Ehomba shrugged. “I suppose you will know as well as I, my friend. We do not know what it is, but I suspect it will not be wearing clothes or crown. No creature of the sea that I have ever seen or heard tell of does so.”
“Nor any that are known to me,” the first mate replied as he strained at the oars.
They were right about the clothing, but wrong about the crown.
The sun slipped below the western rim of the valley, its shafting light turning the upper reaches of the slope into a sheet of emerald.
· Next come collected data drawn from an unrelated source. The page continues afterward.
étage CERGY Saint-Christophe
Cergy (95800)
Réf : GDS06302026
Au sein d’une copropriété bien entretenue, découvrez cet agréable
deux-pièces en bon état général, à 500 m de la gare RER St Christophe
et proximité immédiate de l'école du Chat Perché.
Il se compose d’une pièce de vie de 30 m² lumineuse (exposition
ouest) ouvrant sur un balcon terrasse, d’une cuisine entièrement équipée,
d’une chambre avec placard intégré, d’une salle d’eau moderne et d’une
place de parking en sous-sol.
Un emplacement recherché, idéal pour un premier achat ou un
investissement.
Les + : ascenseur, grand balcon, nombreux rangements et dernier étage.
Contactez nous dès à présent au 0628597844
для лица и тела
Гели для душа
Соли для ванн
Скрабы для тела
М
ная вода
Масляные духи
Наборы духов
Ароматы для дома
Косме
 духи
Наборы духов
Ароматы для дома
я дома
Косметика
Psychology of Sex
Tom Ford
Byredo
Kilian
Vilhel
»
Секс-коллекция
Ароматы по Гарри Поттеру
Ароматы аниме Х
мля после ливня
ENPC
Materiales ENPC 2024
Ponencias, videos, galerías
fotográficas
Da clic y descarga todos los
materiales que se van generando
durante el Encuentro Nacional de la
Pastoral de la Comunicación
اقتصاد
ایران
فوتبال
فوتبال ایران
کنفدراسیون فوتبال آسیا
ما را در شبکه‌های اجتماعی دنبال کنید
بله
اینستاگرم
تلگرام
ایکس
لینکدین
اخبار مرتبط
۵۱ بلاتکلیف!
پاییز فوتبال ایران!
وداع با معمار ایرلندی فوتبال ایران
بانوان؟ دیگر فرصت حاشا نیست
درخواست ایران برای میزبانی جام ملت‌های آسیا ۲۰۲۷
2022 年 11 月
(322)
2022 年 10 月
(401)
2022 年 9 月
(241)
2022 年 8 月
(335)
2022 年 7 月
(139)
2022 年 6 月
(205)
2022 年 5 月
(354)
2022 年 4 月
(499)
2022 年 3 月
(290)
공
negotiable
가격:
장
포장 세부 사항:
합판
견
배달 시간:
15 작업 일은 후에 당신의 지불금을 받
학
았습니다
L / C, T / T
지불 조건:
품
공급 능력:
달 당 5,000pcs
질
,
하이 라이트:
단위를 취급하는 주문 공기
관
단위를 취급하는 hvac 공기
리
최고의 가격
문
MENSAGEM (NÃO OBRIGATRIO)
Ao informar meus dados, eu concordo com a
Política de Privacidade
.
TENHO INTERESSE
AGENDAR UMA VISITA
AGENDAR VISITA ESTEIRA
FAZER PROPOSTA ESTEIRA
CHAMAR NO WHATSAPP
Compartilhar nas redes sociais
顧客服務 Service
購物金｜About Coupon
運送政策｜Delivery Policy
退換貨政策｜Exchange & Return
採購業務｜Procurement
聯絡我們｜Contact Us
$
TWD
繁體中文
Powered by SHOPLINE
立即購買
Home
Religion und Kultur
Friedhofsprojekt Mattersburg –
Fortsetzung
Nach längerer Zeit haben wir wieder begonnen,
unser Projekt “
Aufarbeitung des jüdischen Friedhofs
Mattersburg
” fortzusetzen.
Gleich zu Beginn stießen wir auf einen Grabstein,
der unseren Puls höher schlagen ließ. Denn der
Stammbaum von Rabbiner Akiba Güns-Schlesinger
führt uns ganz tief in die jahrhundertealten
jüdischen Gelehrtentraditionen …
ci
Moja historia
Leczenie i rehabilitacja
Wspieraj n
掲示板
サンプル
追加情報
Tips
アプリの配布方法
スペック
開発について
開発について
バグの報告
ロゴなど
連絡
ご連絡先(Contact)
Darkness descended on the valley in the sea, on the noble ship bobbing gently in the ripples that were not strong enough to qualify as swells, and on her apprehensive yet expectant crew.
Etjole Ehomba was no less anxious than any of them. With the ship’s lamps alight and several secured high up in the rigging to mark the vessel’s location to any passing craft—or king—he stood on the main deck and stared out to sea, wondering at the sargassum man’s parting words. What dwelled out there that was not porpoise or whale yet was potentially strong enough to free the Grömsketter from her obstinate sanctuary? What mysterious acquaintances did the green humanoid intend to converse with on their behalf?
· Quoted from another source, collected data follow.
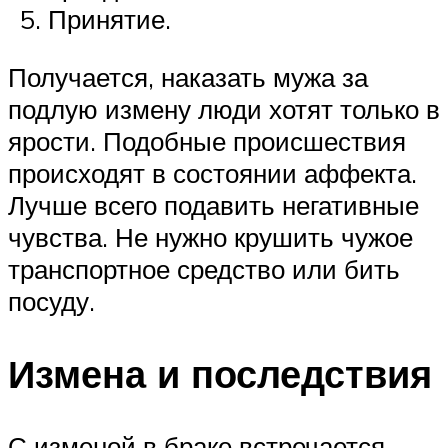
Принятие.
Получается, наказать мужа за
подлую измену люди хотят только в
ярости. Подобные происшествия
происходят в состоянии аффекта.
Лучше всего подавить негативные
чувства. Не нужно крушить чужое
транспортное средство или бить
посуду.
Измена и последствия
С изменой в браке встречается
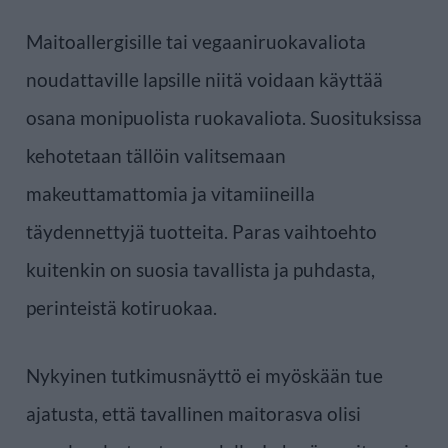
Maitoallergisille tai vegaaniruokavaliota
noudattaville lapsille niitä voidaan käyttää
osana monipuolista ruokavaliota. Suosituksissa
kehotetaan tällöin valitsemaan
makeuttamattomia ja vitamiineilla
täydennettyjä tuotteita. Paras vaihtoehto
kuitenkin on suosia tavallista ja puhdasta,
perinteistä kotiruokaa.
Nykyinen tutkimusnäyttö ei myöskään tue
ajatusta, että tavallinen maitorasva olisi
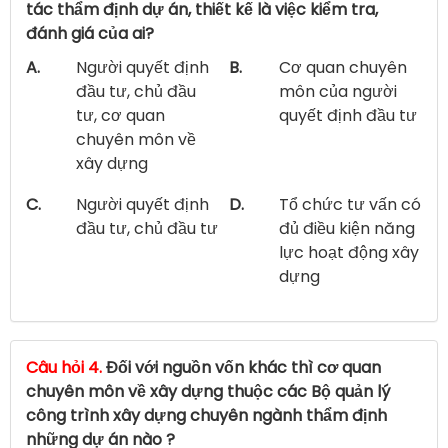
tác thẩm định dự án, thiết kế là việc kiểm tra,
đánh giá của ai?
A.
Người quyết định
B.
Cơ quan chuyên
đầu tư, chủ đầu
môn của người
tư, cơ quan
quyết định đầu tư
chuyên môn về
xây dựng
C.
Người quyết định
D.
Tổ chức tư vấn có
đầu tư, chủ đầu tư
đủ điều kiện năng
lực hoạt động xây
dựng
Câu hỏi 4.
Đối với nguồn vốn khác thì cơ quan
chuyên môn về xây dựng thuộc các Bộ quản lý
công trình xây dựng chuyên ngành thẩm định
những dự án nào ?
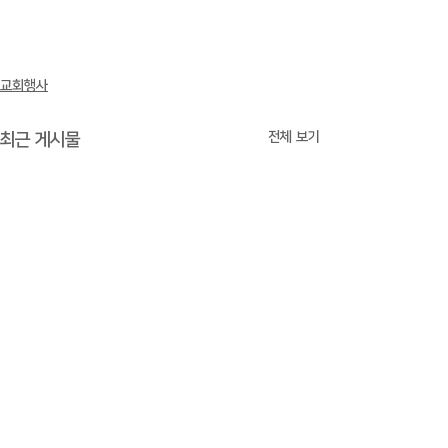
교회행사
전체 보기
최근 게시물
A familiar voice nudged up alongside him. “Hoy, long bruther: We’re pondering the same thing, I think.” The swordsman’s gaze was similarly drawn to the black waters on which the ship rode, and to the unknown depths beneath her keel. What monstrous life-forms swam and fought and died there, down in the unfathomable abyss? Which of them could free the ship and her crew and send both on their way? Sea serpents? Simna had heard many tales of such. The horrid great Kraken, with its clacking beak and tentacles like a pack of pythons? A king, Ehomba said the weed man had told him. But king of what?